>>
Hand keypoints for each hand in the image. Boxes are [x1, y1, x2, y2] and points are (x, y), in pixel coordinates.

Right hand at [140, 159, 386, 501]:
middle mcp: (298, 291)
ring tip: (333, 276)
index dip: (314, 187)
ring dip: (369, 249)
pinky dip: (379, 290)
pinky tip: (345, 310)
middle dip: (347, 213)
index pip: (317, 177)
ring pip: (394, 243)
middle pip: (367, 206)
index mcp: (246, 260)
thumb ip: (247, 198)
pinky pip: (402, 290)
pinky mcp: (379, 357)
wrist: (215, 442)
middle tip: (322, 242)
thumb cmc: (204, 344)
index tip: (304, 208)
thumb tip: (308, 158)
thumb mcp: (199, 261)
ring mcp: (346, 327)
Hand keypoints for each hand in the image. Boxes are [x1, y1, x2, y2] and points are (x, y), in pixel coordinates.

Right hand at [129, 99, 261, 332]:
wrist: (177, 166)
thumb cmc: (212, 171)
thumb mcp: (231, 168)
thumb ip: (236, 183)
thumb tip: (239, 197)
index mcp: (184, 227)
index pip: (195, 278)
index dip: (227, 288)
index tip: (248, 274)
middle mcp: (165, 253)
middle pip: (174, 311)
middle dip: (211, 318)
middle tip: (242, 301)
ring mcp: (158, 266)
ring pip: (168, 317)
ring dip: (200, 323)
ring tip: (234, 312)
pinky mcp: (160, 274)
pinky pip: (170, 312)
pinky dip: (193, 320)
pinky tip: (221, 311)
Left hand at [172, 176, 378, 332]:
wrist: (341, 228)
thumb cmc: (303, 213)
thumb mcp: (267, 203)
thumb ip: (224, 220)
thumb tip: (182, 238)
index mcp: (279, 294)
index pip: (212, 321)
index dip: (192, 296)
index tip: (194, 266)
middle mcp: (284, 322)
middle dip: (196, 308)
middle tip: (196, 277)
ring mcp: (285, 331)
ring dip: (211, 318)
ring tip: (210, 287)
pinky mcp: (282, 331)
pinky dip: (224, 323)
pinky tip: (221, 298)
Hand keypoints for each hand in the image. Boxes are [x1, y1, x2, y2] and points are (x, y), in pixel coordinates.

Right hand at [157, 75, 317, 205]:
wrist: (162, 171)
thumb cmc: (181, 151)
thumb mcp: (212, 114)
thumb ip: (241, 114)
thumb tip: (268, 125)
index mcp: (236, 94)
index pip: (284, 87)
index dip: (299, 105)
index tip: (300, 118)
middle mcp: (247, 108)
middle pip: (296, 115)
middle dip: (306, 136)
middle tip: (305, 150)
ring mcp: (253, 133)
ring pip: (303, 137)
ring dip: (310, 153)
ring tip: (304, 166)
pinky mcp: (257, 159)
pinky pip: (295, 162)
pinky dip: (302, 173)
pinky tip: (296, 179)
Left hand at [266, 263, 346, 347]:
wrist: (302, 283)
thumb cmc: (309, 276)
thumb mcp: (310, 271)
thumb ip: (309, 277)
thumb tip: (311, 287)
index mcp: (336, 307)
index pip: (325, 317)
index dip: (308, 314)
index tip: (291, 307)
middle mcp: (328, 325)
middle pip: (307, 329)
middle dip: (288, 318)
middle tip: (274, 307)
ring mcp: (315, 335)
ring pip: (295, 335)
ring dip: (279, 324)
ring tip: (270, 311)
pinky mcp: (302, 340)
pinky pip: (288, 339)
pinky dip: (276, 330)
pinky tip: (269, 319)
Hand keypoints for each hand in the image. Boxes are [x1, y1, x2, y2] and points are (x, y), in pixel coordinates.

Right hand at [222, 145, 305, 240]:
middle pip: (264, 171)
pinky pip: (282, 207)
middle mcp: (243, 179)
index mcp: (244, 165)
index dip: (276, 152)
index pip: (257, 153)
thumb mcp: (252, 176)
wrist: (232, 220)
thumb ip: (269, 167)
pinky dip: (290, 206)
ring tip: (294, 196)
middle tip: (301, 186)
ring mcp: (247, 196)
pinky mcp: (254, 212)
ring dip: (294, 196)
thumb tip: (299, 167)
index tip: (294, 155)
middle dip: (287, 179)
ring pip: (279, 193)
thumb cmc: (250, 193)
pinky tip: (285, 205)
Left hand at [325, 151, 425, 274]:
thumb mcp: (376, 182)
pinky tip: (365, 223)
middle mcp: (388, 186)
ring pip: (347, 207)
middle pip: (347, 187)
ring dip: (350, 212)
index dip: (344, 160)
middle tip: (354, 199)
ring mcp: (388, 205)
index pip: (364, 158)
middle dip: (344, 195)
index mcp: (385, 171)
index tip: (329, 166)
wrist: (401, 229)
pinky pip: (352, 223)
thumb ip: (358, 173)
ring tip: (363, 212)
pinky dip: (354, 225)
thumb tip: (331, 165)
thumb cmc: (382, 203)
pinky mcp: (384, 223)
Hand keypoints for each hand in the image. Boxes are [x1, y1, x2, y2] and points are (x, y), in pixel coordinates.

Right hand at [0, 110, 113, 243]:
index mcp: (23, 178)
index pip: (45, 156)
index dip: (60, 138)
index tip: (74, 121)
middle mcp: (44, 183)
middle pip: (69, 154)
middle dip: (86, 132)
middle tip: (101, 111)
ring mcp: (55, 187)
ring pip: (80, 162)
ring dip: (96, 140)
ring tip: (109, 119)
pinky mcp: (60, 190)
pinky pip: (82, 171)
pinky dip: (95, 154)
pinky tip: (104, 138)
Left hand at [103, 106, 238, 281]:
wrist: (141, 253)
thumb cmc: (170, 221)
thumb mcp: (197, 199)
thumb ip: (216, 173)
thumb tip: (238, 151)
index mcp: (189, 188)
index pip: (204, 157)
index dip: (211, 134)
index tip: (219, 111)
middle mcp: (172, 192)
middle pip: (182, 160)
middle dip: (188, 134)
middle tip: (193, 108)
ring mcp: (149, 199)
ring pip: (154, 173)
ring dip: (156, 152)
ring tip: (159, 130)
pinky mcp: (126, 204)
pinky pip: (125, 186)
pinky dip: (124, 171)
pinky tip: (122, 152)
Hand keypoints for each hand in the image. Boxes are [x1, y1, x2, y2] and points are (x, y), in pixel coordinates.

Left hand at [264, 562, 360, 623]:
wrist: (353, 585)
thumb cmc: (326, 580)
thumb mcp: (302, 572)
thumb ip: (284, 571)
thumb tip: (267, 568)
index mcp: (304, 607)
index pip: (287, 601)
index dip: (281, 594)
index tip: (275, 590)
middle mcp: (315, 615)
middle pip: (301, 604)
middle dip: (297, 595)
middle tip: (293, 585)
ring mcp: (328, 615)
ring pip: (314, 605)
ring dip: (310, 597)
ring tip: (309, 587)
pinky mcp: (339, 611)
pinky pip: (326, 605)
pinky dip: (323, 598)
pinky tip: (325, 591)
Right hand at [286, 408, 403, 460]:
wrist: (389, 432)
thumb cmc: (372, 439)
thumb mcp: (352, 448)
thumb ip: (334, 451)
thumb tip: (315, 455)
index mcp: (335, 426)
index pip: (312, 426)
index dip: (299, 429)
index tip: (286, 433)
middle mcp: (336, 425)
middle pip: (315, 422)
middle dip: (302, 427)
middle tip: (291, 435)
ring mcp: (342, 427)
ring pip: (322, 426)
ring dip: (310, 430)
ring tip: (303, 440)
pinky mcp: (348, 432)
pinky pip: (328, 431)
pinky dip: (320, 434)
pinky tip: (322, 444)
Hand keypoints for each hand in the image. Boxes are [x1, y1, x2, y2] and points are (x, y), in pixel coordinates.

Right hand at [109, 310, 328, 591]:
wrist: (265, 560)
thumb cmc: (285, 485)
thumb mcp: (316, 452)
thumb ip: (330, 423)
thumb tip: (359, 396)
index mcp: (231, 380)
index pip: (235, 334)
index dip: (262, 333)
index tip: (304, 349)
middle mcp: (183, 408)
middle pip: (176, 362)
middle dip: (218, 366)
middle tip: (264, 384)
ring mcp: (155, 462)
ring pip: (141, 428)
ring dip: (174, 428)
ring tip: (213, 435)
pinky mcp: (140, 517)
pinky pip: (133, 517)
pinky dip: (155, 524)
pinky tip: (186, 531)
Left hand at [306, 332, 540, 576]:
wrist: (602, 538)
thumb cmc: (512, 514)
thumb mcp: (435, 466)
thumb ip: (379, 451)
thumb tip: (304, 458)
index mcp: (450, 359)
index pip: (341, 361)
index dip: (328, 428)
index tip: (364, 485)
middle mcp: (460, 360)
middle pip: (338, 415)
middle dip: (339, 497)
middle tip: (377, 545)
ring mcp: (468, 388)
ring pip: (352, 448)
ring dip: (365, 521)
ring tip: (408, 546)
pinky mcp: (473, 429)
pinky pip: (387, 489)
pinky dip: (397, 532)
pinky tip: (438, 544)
<<
*PROBLEM TO SOLVE*. Nothing beyond the lines from the start of the entries through the line with "wrist: (177, 166)" should appear. Repeat those lines exactly, both ends included.

*ANSWER BELOW*.
Hand keypoints for each hand in the image. Boxes are [x1, y1, x2, y2] and points are (x, y), in pixel coordinates.

Right hand at [140, 159, 386, 501]:
middle mcp: (298, 291)
ring tip: (333, 276)
index dip: (314, 187)
ring dip: (369, 249)
pinky dip: (379, 290)
pinky tip: (345, 310)
middle dip: (347, 213)
index pip: (317, 177)
ring pip: (394, 243)
middle pip: (367, 206)
index mcp: (246, 260)
thumb ip: (247, 198)
pinky pip: (402, 290)
pinky mcp: (379, 357)
wrist: (215, 442)
middle tip: (322, 242)
thumb cmc: (204, 344)
index tip: (304, 208)
thumb tip: (308, 158)
thumb mcp: (199, 261)
ring mcp: (346, 327)
Hand keypoints for each hand in the image. Boxes are [x1, y1, x2, y2] and points are (x, y), in pixel coordinates.

Right hand at [129, 99, 261, 332]:
wrist: (177, 166)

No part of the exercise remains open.